Sadly, such waves seem appealing at times and we find it all too easy to give in to pressures and promptings. At times we not only allow ourselves to be carried along blindly by those streams of wild thoughts and reckless ideas, but we revel in them, at least until we are finally cast upon the jagged rocks of brokenness and ruin.
Even more sad are those occasions when messages urging the abandonment of truth come to us under the mask of Christian leadership. There are those who advocate from the pulpit of popularity a “gospel” that is not really a gospel: a good news that is not truly “good news,” but is instead a dangerous deception.
For example, there are books and blogs that suggest that they are Christian, but pick up the threads of spiritual relativism and basically tells us that much of what we read in the Bible is untrue or is, at the very least, greatly misunderstood. They asserts that there are many ways to know God, be accepted by Him, and subsequently be ushered into an eternity of bliss. They claim that there is no hell (or final judgment of any kind), since hell is not commensurate with the authors’ and artists’ ideas of God.

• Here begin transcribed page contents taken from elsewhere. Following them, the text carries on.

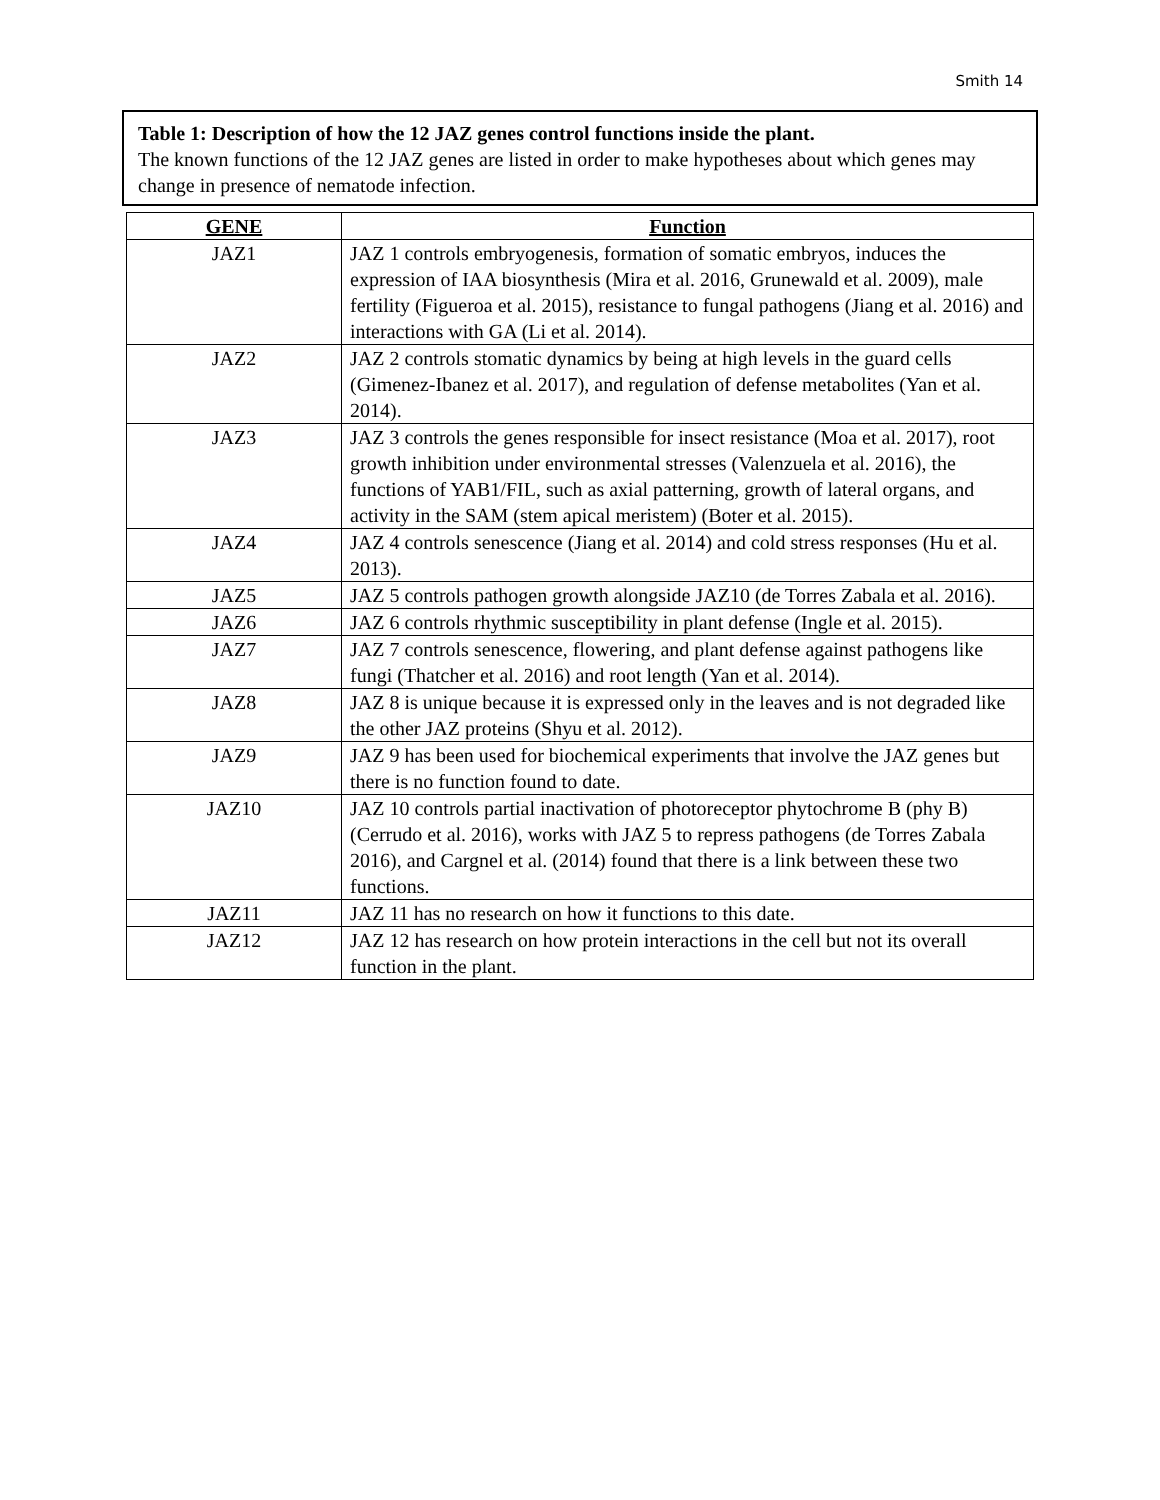Smith 14
Table 1: Description of how the 12 JAZ genes control functions inside the plant.
The known functions of the 12 JAZ genes are listed in order to make hypotheses about which genes may change in presence of nematode infection.
| GENE | Function |
| --- | --- |
| JAZ1 | JAZ 1 controls embryogenesis, formation of somatic embryos, induces the expression of IAA biosynthesis (Mira et al. 2016, Grunewald et al. 2009), male fertility (Figueroa et al. 2015), resistance to fungal pathogens (Jiang et al. 2016) and interactions with GA (Li et al. 2014). |
| JAZ2 | JAZ 2 controls stomatic dynamics by being at high levels in the guard cells (Gimenez-Ibanez et al. 2017), and regulation of defense metabolites (Yan et al. 2014). |
| JAZ3 | JAZ 3 controls the genes responsible for insect resistance (Moa et al. 2017), root growth inhibition under environmental stresses (Valenzuela et al. 2016), the functions of YAB1/FIL, such as axial patterning, growth of lateral organs, and activity in the SAM (stem apical meristem) (Boter et al. 2015). |
| JAZ4 | JAZ 4 controls senescence (Jiang et al. 2014) and cold stress responses (Hu et al. 2013). |
| JAZ5 | JAZ 5 controls pathogen growth alongside JAZ10 (de Torres Zabala et al. 2016). |
| JAZ6 | JAZ 6 controls rhythmic susceptibility in plant defense (Ingle et al. 2015). |
| JAZ7 | JAZ 7 controls senescence, flowering, and plant defense against pathogens like fungi (Thatcher et al. 2016) and root length (Yan et al. 2014). |
| JAZ8 | JAZ 8 is unique because it is expressed only in the leaves and is not degraded like the other JAZ proteins (Shyu et al. 2012). |
| JAZ9 | JAZ 9 has been used for biochemical experiments that involve the JAZ genes but there is no function found to date. |
| JAZ10 | JAZ 10 controls partial inactivation of photoreceptor phytochrome B (phy B) (Cerrudo et al. 2016), works with JAZ 5 to repress pathogens (de Torres Zabala 2016), and Cargnel et al. (2014) found that there is a link between these two functions. |
| JAZ11 | JAZ 11 has no research on how it functions to this date. |
| JAZ12 | JAZ 12 has research on how protein interactions in the cell but not its overall function in the plant. |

These notions are not new ideas in circles of “Christian” thinking. They are simply re-introduced, refurbished and repackaged to look as though they are new messages for a new millennium.
One defender of this teaching claims that we in the contemporary world cannot understand what the Bible really means given its spiritual sophistication and the alien nuances of the cultures and languages that existed at the time of its writing.

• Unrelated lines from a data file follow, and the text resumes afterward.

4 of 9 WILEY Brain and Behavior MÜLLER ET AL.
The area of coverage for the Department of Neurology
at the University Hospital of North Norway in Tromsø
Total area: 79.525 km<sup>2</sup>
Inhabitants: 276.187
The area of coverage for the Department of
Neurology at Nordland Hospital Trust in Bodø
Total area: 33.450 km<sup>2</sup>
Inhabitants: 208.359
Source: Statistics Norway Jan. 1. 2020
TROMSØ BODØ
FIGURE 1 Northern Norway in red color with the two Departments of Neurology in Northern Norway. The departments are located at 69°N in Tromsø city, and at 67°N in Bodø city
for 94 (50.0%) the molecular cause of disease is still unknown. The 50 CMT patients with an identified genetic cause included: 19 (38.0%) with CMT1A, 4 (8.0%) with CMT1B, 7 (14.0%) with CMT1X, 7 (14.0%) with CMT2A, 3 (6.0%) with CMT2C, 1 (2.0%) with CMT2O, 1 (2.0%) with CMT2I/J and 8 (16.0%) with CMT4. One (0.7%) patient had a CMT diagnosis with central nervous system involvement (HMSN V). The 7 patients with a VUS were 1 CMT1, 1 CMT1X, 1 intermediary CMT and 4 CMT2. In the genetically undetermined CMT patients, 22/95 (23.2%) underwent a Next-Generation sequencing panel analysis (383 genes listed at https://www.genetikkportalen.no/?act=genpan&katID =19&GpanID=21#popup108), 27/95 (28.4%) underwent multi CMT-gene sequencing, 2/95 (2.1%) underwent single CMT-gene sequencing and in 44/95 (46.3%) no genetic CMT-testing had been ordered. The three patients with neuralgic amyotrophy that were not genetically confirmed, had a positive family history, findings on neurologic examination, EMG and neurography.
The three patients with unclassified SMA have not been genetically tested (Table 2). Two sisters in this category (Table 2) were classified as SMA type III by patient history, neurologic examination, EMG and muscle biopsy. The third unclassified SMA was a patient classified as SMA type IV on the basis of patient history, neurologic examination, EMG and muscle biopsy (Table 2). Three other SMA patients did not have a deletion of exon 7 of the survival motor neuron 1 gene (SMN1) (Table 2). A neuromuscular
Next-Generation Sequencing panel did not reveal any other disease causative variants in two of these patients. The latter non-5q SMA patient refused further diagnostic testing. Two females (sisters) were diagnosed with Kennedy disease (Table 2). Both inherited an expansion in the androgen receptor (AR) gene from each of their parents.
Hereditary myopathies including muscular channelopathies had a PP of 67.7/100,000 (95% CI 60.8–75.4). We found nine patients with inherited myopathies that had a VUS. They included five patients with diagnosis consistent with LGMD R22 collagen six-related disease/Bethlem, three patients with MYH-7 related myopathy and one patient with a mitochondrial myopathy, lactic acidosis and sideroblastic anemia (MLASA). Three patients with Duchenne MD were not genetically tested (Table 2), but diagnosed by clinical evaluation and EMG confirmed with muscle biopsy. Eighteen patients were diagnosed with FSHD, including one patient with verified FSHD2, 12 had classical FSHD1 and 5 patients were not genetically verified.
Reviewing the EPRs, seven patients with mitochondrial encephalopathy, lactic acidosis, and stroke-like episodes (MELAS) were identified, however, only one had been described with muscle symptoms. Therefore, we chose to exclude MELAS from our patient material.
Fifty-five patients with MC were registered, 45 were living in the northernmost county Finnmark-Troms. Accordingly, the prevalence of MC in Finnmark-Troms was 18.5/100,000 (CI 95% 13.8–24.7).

Another writer who has advocated such “ticklish teachings” wonders “what if?” What if these notions are right? It seems to him that the cloudy ambiguities in this line of thinking are as reliable (if not more so) as the basic tenets of orthodox Christian teaching we have heard since childhood. Unfortunately, tossing “what if’s” into the mix of faith does not create a new sense of wonder and awe, but ultimately robs us of the assurance that the Bible is truly trustworthy. “What if the Bible isn’t right about hell?” “What if Jesus is A way to God but only one way among many?” “What if people can be ‘saved’ after death?”
While such ideas may give us momentary (but delusional) comfort when we are considering the plight of lost loved ones, they eventually steal from us that same comfort because the consistency of the Bible’s message has been compromised. Worse yet, in saying that teachings of the Word of God can’t be taken at face value, we find that the its overall message has been rendered incoherent. Because “hell” has been explained away, heaven is suddenly suspect. Because it is assumed that one does not need to receive Christ in this lifetime, Jesus is put off indefinitely. Because other ways to God than Jesus Christ have been introduced, Jesus is demoted from “Savior and Lord” to merely “teacher and friend”.

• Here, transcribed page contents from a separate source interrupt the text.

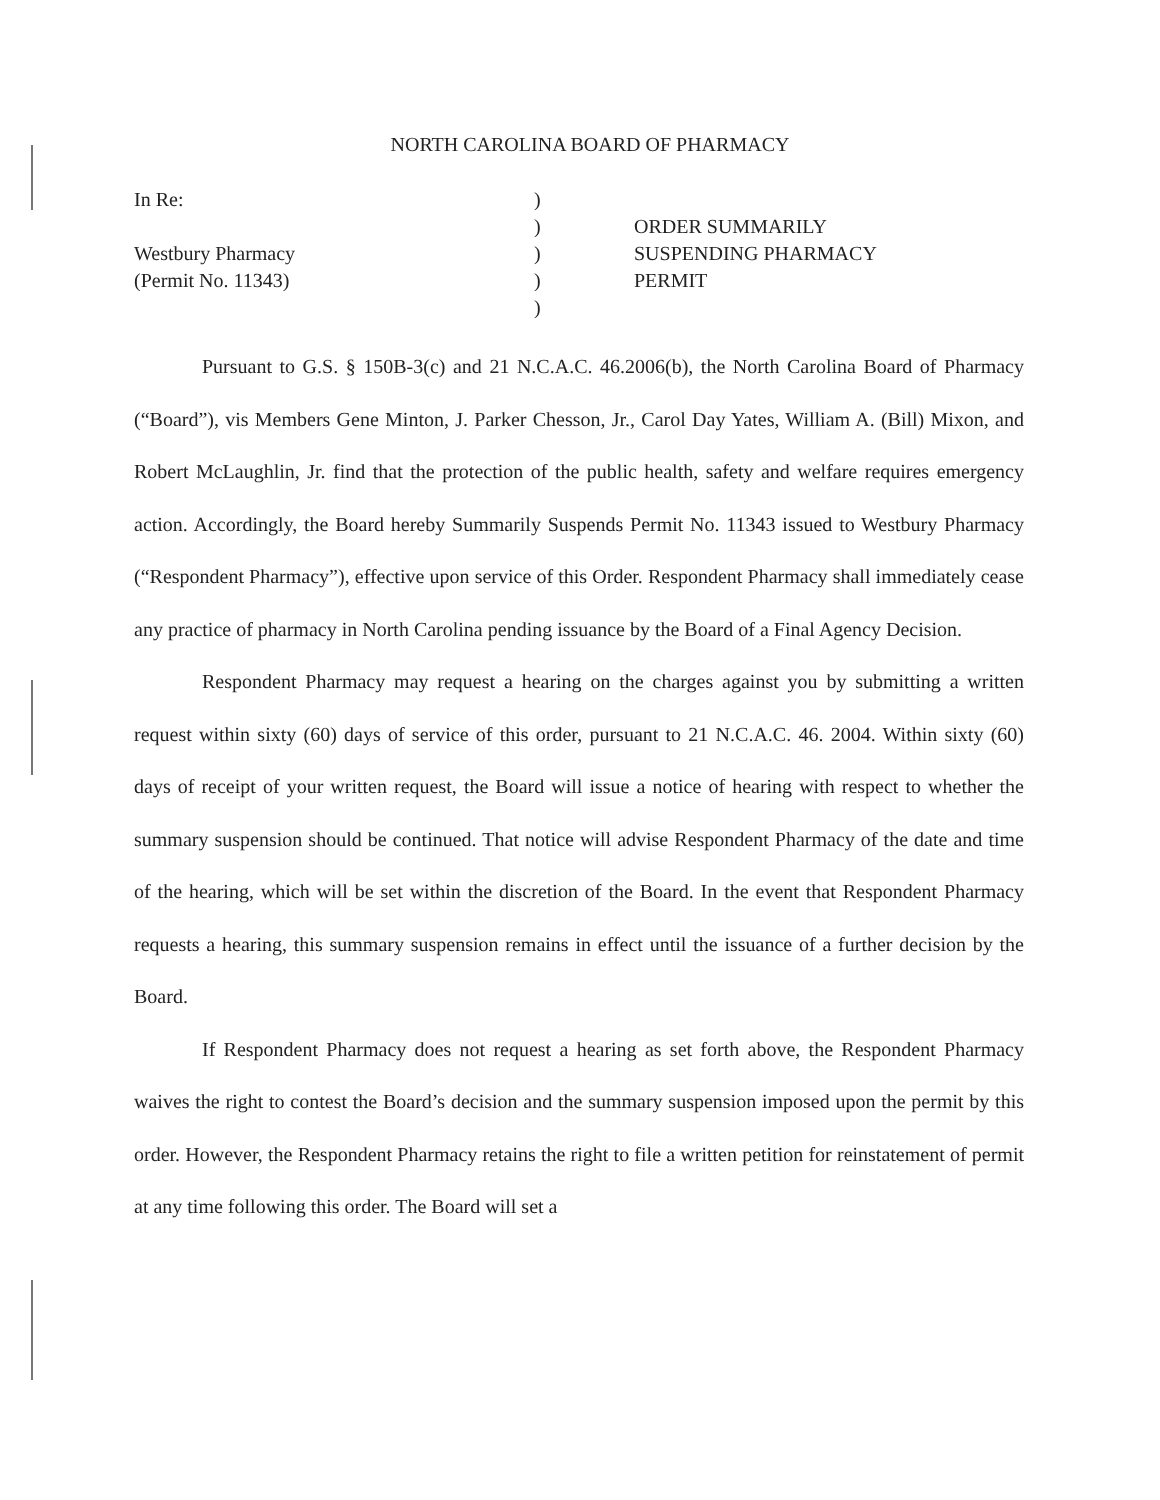NORTH CAROLINA BOARD OF PHARMACY
In Re:
Westbury Pharmacy
(Permit No. 11343)
)
)
)
)
)
ORDER SUMMARILY
SUSPENDING PHARMACY
PERMIT
Pursuant to G.S. § 150B-3(c) and 21 N.C.A.C. 46.2006(b), the North Carolina Board of Pharmacy (“Board”), vis Members Gene Minton, J. Parker Chesson, Jr., Carol Day Yates, William A. (Bill) Mixon, and Robert McLaughlin, Jr. find that the protection of the public health, safety and welfare requires emergency action. Accordingly, the Board hereby Summarily Suspends Permit No. 11343 issued to Westbury Pharmacy (“Respondent Pharmacy”), effective upon service of this Order. Respondent Pharmacy shall immediately cease any practice of pharmacy in North Carolina pending issuance by the Board of a Final Agency Decision.
Respondent Pharmacy may request a hearing on the charges against you by submitting a written request within sixty (60) days of service of this order, pursuant to 21 N.C.A.C. 46. 2004. Within sixty (60) days of receipt of your written request, the Board will issue a notice of hearing with respect to whether the summary suspension should be continued. That notice will advise Respondent Pharmacy of the date and time of the hearing, which will be set within the discretion of the Board. In the event that Respondent Pharmacy requests a hearing, this summary suspension remains in effect until the issuance of a further decision by the Board.
If Respondent Pharmacy does not request a hearing as set forth above, the Respondent Pharmacy waives the right to contest the Board’s decision and the summary suspension imposed upon the permit by this order. However, the Respondent Pharmacy retains the right to file a written petition for reinstatement of permit at any time following this order. The Board will set a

Let us not play games with God’s grace and let us certainly not minimize the urgency of the hour. Men and women today are as much in dire spiritual straits as were the people of the first century who recognized their sinfulness and the inevitable consequence of their unattended condition.
Realizing that a God Who is just can only confront sin with justice, dooming all of sin’s partakers to an eternity apart from Him, “they were cut to the heart, and said to Peter and the rest of the apostles, ‘Brothers, what shall we do?’ And Peter said to them, ‘Repent and be baptized every one of you in the name of Jesus Christ for the forgiveness of your sins, and you will receive the gift of the Holy Spirit. For the promise is for you and for your children and for all who are far off, everyone whom the Lord our God calls to Himself” (Acts 2:37-39 ESV).
The needs of people are the same today as they were then. Rich or poor, man or woman, young or old, black or white, people need Jesus; they need the power of His cross applied to their lives which comes only through a personal response of faith (which results in repentance and obedience to His Word); and they need Christians to proclaim the freedom found only in the truth of the Gospel of Christ.